Understanding why starts with understanding who the student resident of 2026 actually is, and what they're looking for when they sign a lease.
A Generation That Expects Access, Not Ownership
The student resident arriving on campus today grew up in a world already organized around shared and on-demand access. Spotify replaced music libraries before they were old enough to buy CDs. Rent the Runway and platforms like Nuuly normalized borrowing clothing for a season rather than buying it outright. The idea that you access what you need when you need it, and return it when you don't, is simply how this generation thinks about consuming most things. Ownership, particularly ownership of items you'll use for one lease term and then have to haul or discard, doesn't fit the way they move through the world.
This has a direct implication for how student housing should be designed and marketed. A resident who has no interest in owning a stand mixer, an air purifier, or a projector is not a resident who is going without those things. They're a resident who is looking for a building that makes accessing them easy. Whitney Kidd, VP of Innovation at Preiss, articulated the shift clearly at the Interface Student Housing Conference: "I have not seen a generation like Gen Z before that wants to drive the majority of their decisions on their own. If they don't want to ever speak to a human being, they want the ability to not only rent their apartment, but move in and then self-service as they go."
That self-service expectation extends to every aspect of the building experience. The student resident doesn't want to call the leasing office to access an amenity. They want to open an app.
What Daily Life Actually Requires
Student life creates a set of needs that are distinct from conventional multifamily living, and the operators who understand those needs deeply are the ones building amenity programs that actually drive engagement. A student resident is, in many cases, setting up an independent household for the first time. They arrive without the full inventory of household goods that accumulates over years of adult living. They need a vacuum. They need a toolkit. They need a printer at 11pm before an exam and an e-scooter for the commute to class that's too far to walk and too short for a rideshare.
These needs are not aspirational. They are functional and recurring, which is what makes them so valuable to address. Research from NMHC and Grace Hill's Renter Preferences Survey, which gathered data from over 172,000 respondents, found that resident satisfaction is driven most by comfort, convenience, and connectivity rather than showpiece features. A rooftop pool is memorable on a tour. It is not what makes a resident decide to renew. What drives renewal decisions is the friction-free daily experience: whether the building consistently makes the ordinary parts of life easier, semester after semester.

- _Information shown_:
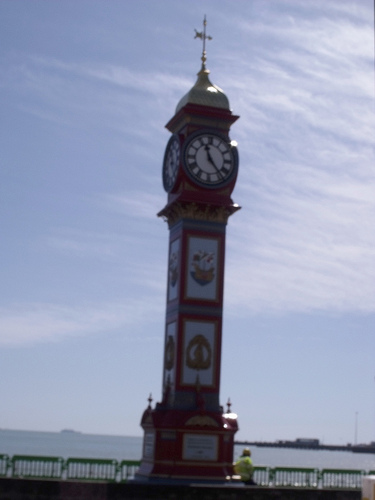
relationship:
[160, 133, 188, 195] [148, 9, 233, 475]
clock on tower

- _Task prompt_:
Write out the part of the student housing passage that begins at the words "A Generation That" and stops after the words "through the world.". The lines are separate material, apart from the student housing passage.

- _Answer to this task_:
A Generation That Expects Access, Not Ownership
The student resident arriving on campus today grew up in a world already organized around shared and on-demand access. Spotify replaced music libraries before they were old enough to buy CDs. Rent the Runway and platforms like Nuuly normalized borrowing clothing for a season rather than buying it outright. The idea that you access what you need when you need it, and return it when you don't, is simply how this generation thinks about consuming most things. Ownership, particularly ownership of items you'll use for one lease term and then have to haul or discard, doesn't fit the way they move through the world.